Vitor Butrago 23/03/2023Fumaças e Espelhos (1998) é a primeira coletânea de narrativas curtas ficcionais de Neil Gaiman e reúne trabalhos publicados em revistas, antologias e miscelâneas de 1989 a 1998. Gaiman desde 1988 já colaborava com a DC Comics e em 1998 havia publicado dois romances: Belas Maldições, em coautoria com Terry Pratchett, em 1990, e Lugar Nenhum, em 1996, adaptação de roteiro de série homônima escrita para a BBC Londres – ambos publicados no Brasil.

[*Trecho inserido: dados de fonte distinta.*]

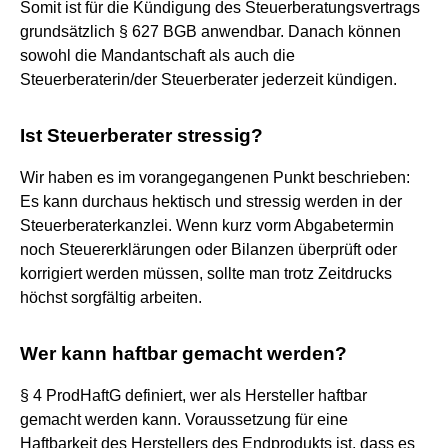
Somit ist für die Kündigung des Steuerberatungsvertrags
grundsätzlich § 627 BGB anwendbar. Danach können
sowohl die Mandantschaft als auch die
Steuerberaterin/der Steuerberater jederzeit kündigen.
Ist Steuerberater stressig?
Wir haben es im vorangegangenen Punkt beschrieben:
Es kann durchaus hektisch und stressig werden in der
Steuerberaterkanzlei. Wenn kurz vorm Abgabetermin
noch Steuererklärungen oder Bilanzen überprüft oder
korrigiert werden müssen, sollte man trotz Zeitdrucks
höchst sorgfältig arbeiten.
Wer kann haftbar gemacht werden?
§ 4 ProdHaftG definiert, wer als Hersteller haftbar
gemacht werden kann. Voraussetzung für eine
Haftbarkeit des Herstellers des Endprodukts ist, dass es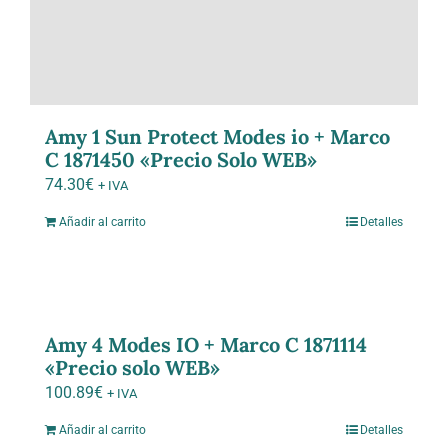
Amy 1 Sun Protect Modes io + Marco
C 1871450 «Precio Solo WEB»
74.30
€
+ IVA
Añadir al carrito
Detalles
Amy 4 Modes IO + Marco C 1871114
«Precio solo WEB»
100.89
€
+ IVA
Añadir al carrito
Detalles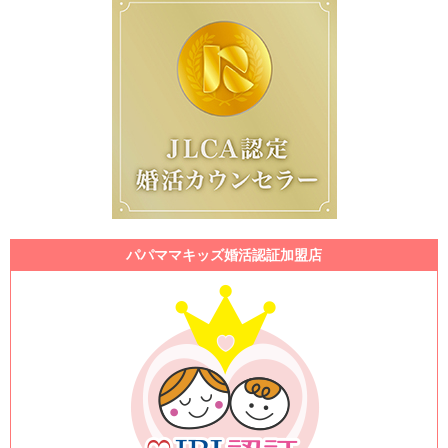
パパママキッズ婚活認証加盟店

Como de costume é em todas as suas coletâneas, o Autor nos apresenta em introdução - um por um - todos os textos que compõem o livro, indicando as circunstâncias em que foram escritos e publicados - o que os inspirou, quem os encomendou, etc. Essas introduções são um dos melhores momentos das coleções do escritor pois permitem ao leitor conhecer – ligeiramente - o processo criativo de Gaiman.
As características que consagraram Neil Gaiman como um dos mais prósperos [re]contadores de estórias da contemporaneidade já se exibiam em seus primeiros contos. Cevando-se de fábulas, fantasias e mitos familiares o britânico as perverte. E assim presta homenagem as narrativas e autores que formaram o imaginário do ocidente. De poemas anglo-saxônicos ao gênesis [ou pré-criação?], dos conhecidos contos de fadas ao horror de H.P. Lovecraft, tudo é matéria para a ficção de Gaiman. É a riqueza da inspiração, inclusive, que justifica – parcialmente – o seu sucesso.
O melhor momento do Autor, no entanto, ocorre quando esquece os bons companheiros de sua infância e adolescência e em ARREMATE POR ATACADO nos apresenta o mais familiar dos desconhecidos. Hilário! Assustador!
Fumaças e Espelhos é um livro irregular. Carente de estilo. Há em alguns contos, por exemplo, um erotismo deslocado – sem harmonia – que nada combina com o melhor de sua produção literária. É exitoso, porém, em sombrear imagens conhecidas. Acinzentando-as. Por meio de suas estórias Gaiman nos instiga a olhar a realidade - e a fantasia - sob novas perspectivas. Como diz o Autor:
"A fantasia - e toda ficção é fantasia de uma espécie ou de outra - é um espelho. Um espelho distorcido, não há dúvida, do tipo que oculta, posicionado a quarenta e cinco graus da realidade, mas ainda assim um espelho que podemos empregar par anos revelar coisas que, de outra forma, poderíamos não ver."